INFORMATION GIVEN START

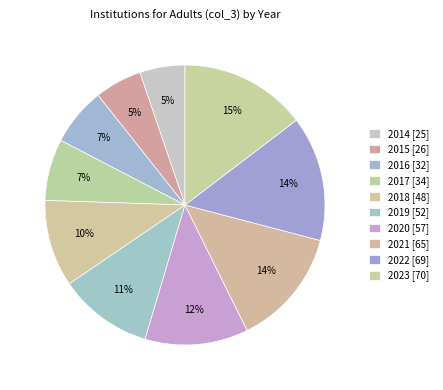

What is the ratio of the value at 2017 to the value at 2016?

1.1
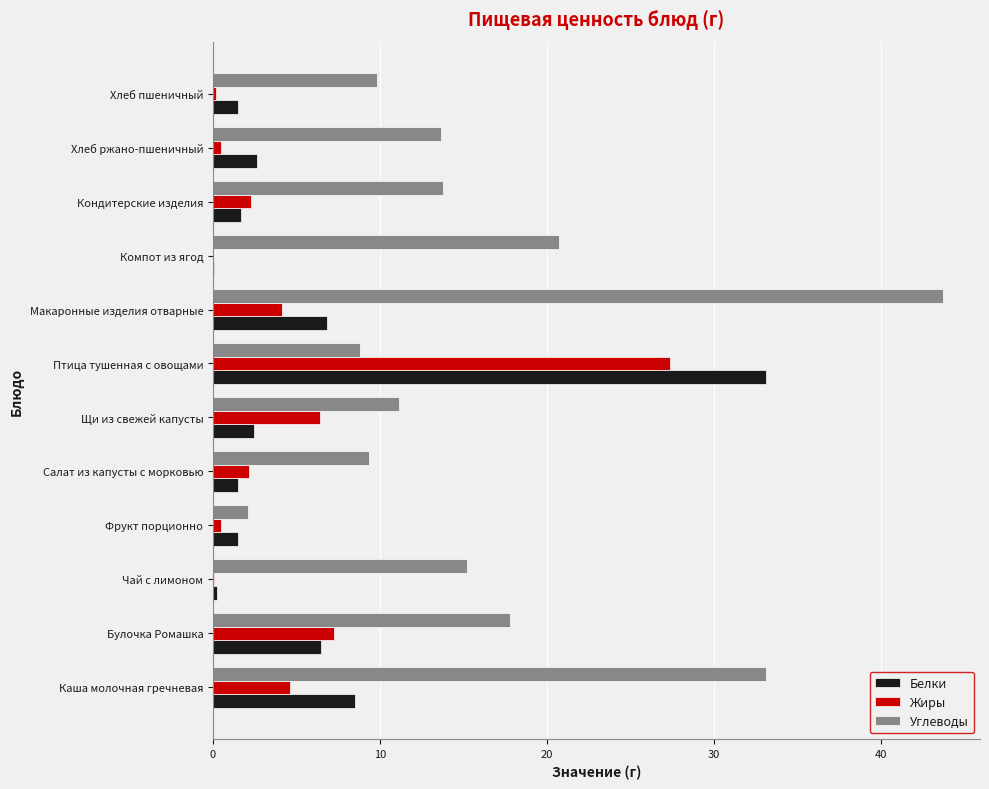

What is the sum of all Жиры values?

55.4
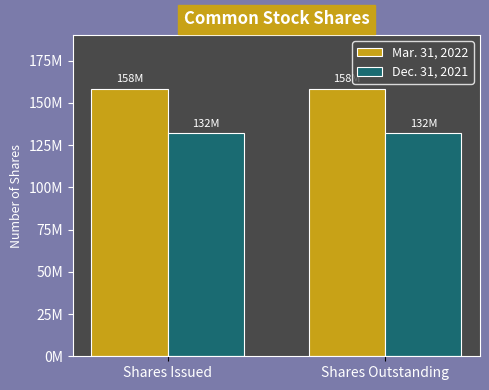

Reading left to right, list all the values displayed in this chart.

Mar. 31, 2022: Shares Issued=158440168	Shares Outstanding=158437840
Dec. 31, 2021: Shares Issued=132044866	Shares Outstanding=132042538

INFORMATION GIVEN END

Rewrite the lines starting at the one containing "Mar. 31, 2022: Shares" and ending at the last line of the records as a Markdown table with the columns Row and Line. Leave out blank lines and include nothing else.

OUTPUT OF THE EXERCISE →
| Row | Line |
|---|---|
| 1 | Mar. 31, 2022: Shares Issued=158440168	Shares Outstanding=158437840 |
| 2 | Dec. 31, 2021: Shares Issued=132044866	Shares Outstanding=132042538 |